Write out, word for word, the part of the listing below that opens with the line containing "and a1(c[4], A[4], c[3]);" and closes with the line containing "fa1(A[0],B[0], Cin, Sum[0], c1);", keeping both of those lines and adding no others.

(DATASET)

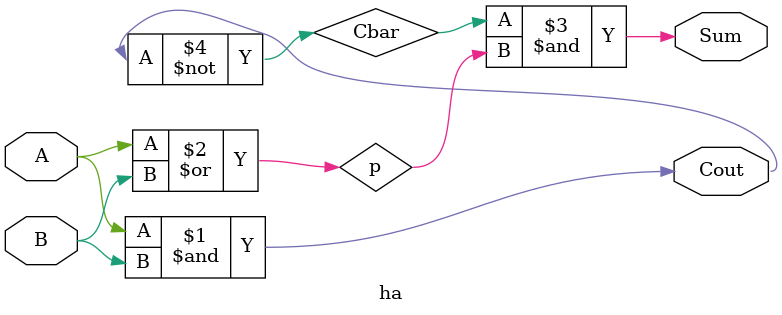
<source format=v>
module cska22(A, B, Sum);
  input [21:0] A, B;
  
  output [21:0] Sum;
  
  wire [3:0] p1, p2, p3, p4;
  wire w1, w2, w3, w4, w5, w6, w7, w8, c4, c7, c12, c16, c20;
  
  // ripple carry adder without * carry in *
  rca4_wci  r1(A[3:0], B[3:0], Sum[3:0], c4);
  
  // ripple carry adder with port * p * and * carry out *
  rca4p r2(A[7:4], B[7:4], c4, Sum[7:4], w1, p1);
  and   a1(w2, p1[0], p1[1], p1[2], p1[3], c4);
  or    o1(c7, w1, w2);
  
  // ripple carry adder with port * p * and * carry out *
  rca4p r3(A[11:8], B[11:8], c7, Sum[11:8], w3, p2);
  and   a2(w4, p2[0], p2[1], p2[2], p2[3], c7);
  or    o2(c12, w3, w4);
  
  // ripple carry adder with port * p * and * carry out *
  rca4p r4(A[15:12], B[15:12], c12, Sum[15:12], w5, p3);
  and   a3(w6, p3[0], p3[1], p3[2], p3[3], c12);
  or    o3(c16, w5, w6);
  
  // ripple carry adder with port * p * and * carry out *
  rca4p r5( A[19:16], B[19:16], c16, Sum[19:16], w7, p4);
  and   a4(w8, p4[0], p4[1], p4[2], p4[3], c16);
  or    o4(c20, w7, w8);
  
  // ripple carry adder without * carry out *
  rca2_wco  r6(A[21:20], B[21:20], c20, Sum[21:20]);

endmodule

// carry skip adder 15-bits, for counter, just add 1-bit every time
module cska15_count (A, Sum);
  input [14:0] A;
  
  output [14:0] Sum;
  
  wire w1, w2, w3, w4, w5, w6, w7, w8, c4, c7, c12, c16, c20;
  
  // ripple carry adder for count
  rca4_count  r1(A[3:0], Sum[3:0], c4);
  
  // ripple carry adder with for counter
  rca4_middle_count r2(A[7:4], c4, Sum[7:4], c7);
  
  // ripple carry adder with port * p *
  rca4_middle_count r3(A[11:8], c7, Sum[11:8], c12);
  
  rca3_wco  r4(A[14:12], c12, Sum[14:12]);
  
endmodule

// carry skip adder 14-bits, for counter, just add 1-bit every time
/***for RGBadd_enable_timer***/
module cska14_count (A, Sum, one_picture);
  input [13:0] A;
  
  output [13:0] Sum;
  output one_picture;
  
  wire w1, w2, w3, w4, w5, w6, w7, w8, c4, c7, c12, c13, c20;
  
  // ripple carry adder for count
  rca4_count  r1(A[3:0], Sum[3:0], c4);
  
  // ripple carry adder with for counter
  rca4_middle_count r2(A[7:4], c4, Sum[7:4], c7);
  
  // ripple carry adder with port * p *
  rca4_middle_count r3(A[11:8], c7, Sum[11:8], c12);
  
  ha ha1(A[12], c12, Sum[12], c13);
  ha ha2(A[13], c13, Sum[13], one_picture);
  
endmodule

// *** for counter ***
// 5-bits ripple carry adder *without* carry out
module rca5_count (A, Sum);
  input [4:0] A;
  
  output [4:0] Sum;
  
  wire [4:0] c;
  wire p, c4;
  wire Cin;
  
  assign Cin=1'b1;
  
  ha ha1(A[0], Cin, Sum[0], c[0]);
  ha ha2(A[1], c[0], Sum[1], c[1]);
  ha ha3(A[2], c[1], Sum[2], c[2]);
  ha ha4(A[3], c[2], Sum[3], c[3]);
  
  and a1(c[4], A[4], c[3]);
  not n1(c4, c[4]);
  or o1(p, A[4], c[3]);
  and a2(Sum[4], c4, p);
  
endmodule

// *** for counter ***
// 4-bits ripple carry adder * with * carry out 
module rca4_middle_count (A, Cin, Sum, Cout);
  input [3:0] A;
  input Cin;
  
  output [3:0] Sum;
  output Cout;
  
  wire [2:0] c;
  
  ha ha1(A[0], Cin, Sum[0], c[0]);
  ha ha2(A[1], c[0], Sum[1], c[1]);
  ha ha3(A[2], c[1], Sum[2], c[2]);
  ha ha4(A[3], c[2], Sum[3], Cout);
  
endmodule

// 4-bits ripple carry adder with port * p * and * carry out *
module rca4p (A, B, Cin, Sum, w, p);
  input [3:0] A, B;
  input       Cin;
  
  output [3:0] Sum, p;
  output       w;
  
  wire c1, c2, c3;

  pfa pfa1(A[0], B[0], Cin, Sum[0], c1, p[0]);
  pfa pfa2(A[1], B[1], c1, Sum[1], c2, p[1]);
  pfa pfa3(A[2], B[2], c2, Sum[2], c3, p[2]);
  pfa pfa4(A[3], B[3], c3, Sum[3], w, p[3]);

endmodule  

// (PFA)propagate full adder, with port * p * and * g *
module pfa (A, B, Cin, Sum, Cout, p);
  input  A, B, Cin;
  output Sum, Cout, p;
  
  wire s1, p, g1, g2;
  
  pha pha1 (A, B, s1, g1, p);
  ha  ha1  (s1, Cin, Sum, g2);
  or o1(Cout, g1, g2); 
   
endmodule

// (PHA)propagate half adder, with port * p * and * g *
module pha (A, B, Sum, g, p);
  input A, B;
  output Sum, g, p;
  
  wire gbar;
  
  and a1(g, A, B);
  not n1(gbar, g);
  
  or  o1(p, A, B);
  and a2(Sum, gbar, p);
    
endmodule

// (PHA)propagate half adder, with port * p *
module pha_count (A, Cin, Sum, p);
  input A, Cin;
  output Sum, p;
  
  wire g, gbar;
  
  and a1(g, A, Cin);
  not n1(gbar, g);
  
  or  o1(p, A, Cin);
  and a2(Sum, gbar, p);
    
endmodule

// *** for counter ***
// 3-bits ripple carry adder without carry-out
module rca3_wco (A, Cin, Sum);
  input [2:0] A;
  input Cin;
  
  output [2:0] Sum;
  
  wire c1, c2;
  
  ha     ha1(A[0], Cin, Sum[0], c1);
  ha     ha2(A[1], c1, Sum[1], c2);
  ha_wco ha3(A[2], c2, Sum[2]);
  
endmodule

// 2-bits ripple carry adder without carry-out
module rca2_wco(A, B, Cin, Sum);
  input [1:0] A, B;
  input Cin;
  
  output [1:0] Sum;
  
  wire c1;

  fa     fa1(A[0],B[0], Cin, Sum[0], c1);
  fa_wco fa2(A[1],B[1], c1, Sum[1]);
  
endmodule

// full adder without carry-out
module fa_wco (A, B, Cin, Sum);
  input A, B, Cin;
  output Sum;
  
  wire c1, s1, c2;
  
  ha     ha1 (A, B, s1, c1);
  ha_wco ha2 (s1, Cin, Sum); 
   
endmodule

// half adder without carry-out
module ha_wco(A, B, Sum);
  input A, B;
  output Sum;          
  
  wire Cout, Cbar, p;
  
  and a1 (Cout, A, B);
  not i1 (Cbar, Cout);
  or o1 (p, A, B);
  and a2 (Sum, Cbar, p);
    
endmodule

// 4-bits ripple carry adder without carry in
module rca4_wci (A, B, Sum, Cout);
  input [3:0] A, B;
  
  output [3:0] Sum;
  output Cout;
  
  wire [2:0] c;

  ha ha1(A[0],B[0], Sum[0], c[0]) ;
  fa fa2(A[1],B[1], c[0], Sum[1], c[1]) ;
  fa fa3(A[2],B[2], c[1], Sum[2], c[2]) ;
  fa fa4(A[3],B[3], c[2], Sum[3], Cout) ;

endmodule

// *** for counter ***
// 4-bits ripple carry adder
module rca4_count (A, Sum, Cout);
  input [3:0] A;
  output [3:0] Sum;
  output Cout;
  
  wire [2:0] c;
  wire Cin;
  
  assign Cin=1'b1;
  
  ha ha1(A[0], Cin, Sum[0], c[0]);
  ha ha2(A[1], c[0], Sum[1], c[1]);
  ha ha3(A[2], c[1], Sum[2], c[2]);
  ha ha4(A[3], c[2], Sum[3], Cout);
  
endmodule  

// full adder
module fa (A, B, Cin, Sum, Cout);
  input A, B, Cin;
  output Cout, Sum;
  
  wire c1, s1, c2;
  
  ha ha1 (A, B, s1, c1);
  ha ha2 (s1, Cin, Sum, c2);
  or o1 (Cout, c1, c2); 
   
endmodule

// half adder
module ha(A, B, Sum, Cout);
  input A, B;
  output Cout, Sum;
  
  wire Cbar, p;
  
  and a1 (Cout, A, B);
  not i1 (Cbar, Cout);
  or o1 (p, A, B);
  and a2 (Sum, Cbar, p);
    
endmodule
</source>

(End DATASET)

- _SOLUTION FOR THIS TASK_:
  and a1(c[4], A[4], c[3]);
  not n1(c4, c[4]);
  or o1(p, A[4], c[3]);
  and a2(Sum[4], c4, p);
  
endmodule

// *** for counter ***
// 4-bits ripple carry adder * with * carry out 
module rca4_middle_count (A, Cin, Sum, Cout);
  input [3:0] A;
  input Cin;
  
  output [3:0] Sum;
  output Cout;
  
  wire [2:0] c;
  
  ha ha1(A[0], Cin, Sum[0], c[0]);
  ha ha2(A[1], c[0], Sum[1], c[1]);
  ha ha3(A[2], c[1], Sum[2], c[2]);
  ha ha4(A[3], c[2], Sum[3], Cout);
  
endmodule

// 4-bits ripple carry adder with port * p * and * carry out *
module rca4p (A, B, Cin, Sum, w, p);
  input [3:0] A, B;
  input       Cin;
  
  output [3:0] Sum, p;
  output       w;
  
  wire c1, c2, c3;

  pfa pfa1(A[0], B[0], Cin, Sum[0], c1, p[0]);
  pfa pfa2(A[1], B[1], c1, Sum[1], c2, p[1]);
  pfa pfa3(A[2], B[2], c2, Sum[2], c3, p[2]);
  pfa pfa4(A[3], B[3], c3, Sum[3], w, p[3]);

endmodule  

// (PFA)propagate full adder, with port * p * and * g *
module pfa (A, B, Cin, Sum, Cout, p);
  input  A, B, Cin;
  output Sum, Cout, p;
  
  wire s1, p, g1, g2;
  
  pha pha1 (A, B, s1, g1, p);
  ha  ha1  (s1, Cin, Sum, g2);
  or o1(Cout, g1, g2); 
   
endmodule

// (PHA)propagate half adder, with port * p * and * g *
module pha (A, B, Sum, g, p);
  input A, B;
  output Sum, g, p;
  
  wire gbar;
  
  and a1(g, A, B);
  not n1(gbar, g);
  
  or  o1(p, A, B);
  and a2(Sum, gbar, p);
    
endmodule

// (PHA)propagate half adder, with port * p *
module pha_count (A, Cin, Sum, p);
  input A, Cin;
  output Sum, p;
  
  wire g, gbar;
  
  and a1(g, A, Cin);
  not n1(gbar, g);
  
  or  o1(p, A, Cin);
  and a2(Sum, gbar, p);
    
endmodule

// *** for counter ***
// 3-bits ripple carry adder without carry-out
module rca3_wco (A, Cin, Sum);
  input [2:0] A;
  input Cin;
  
  output [2:0] Sum;
  
  wire c1, c2;
  
  ha     ha1(A[0], Cin, Sum[0], c1);
  ha     ha2(A[1], c1, Sum[1], c2);
  ha_wco ha3(A[2], c2, Sum[2]);
  
endmodule

// 2-bits ripple carry adder without carry-out
module rca2_wco(A, B, Cin, Sum);
  input [1:0] A, B;
  input Cin;
  
  output [1:0] Sum;
  
  wire c1;

  fa     fa1(A[0],B[0], Cin, Sum[0], c1);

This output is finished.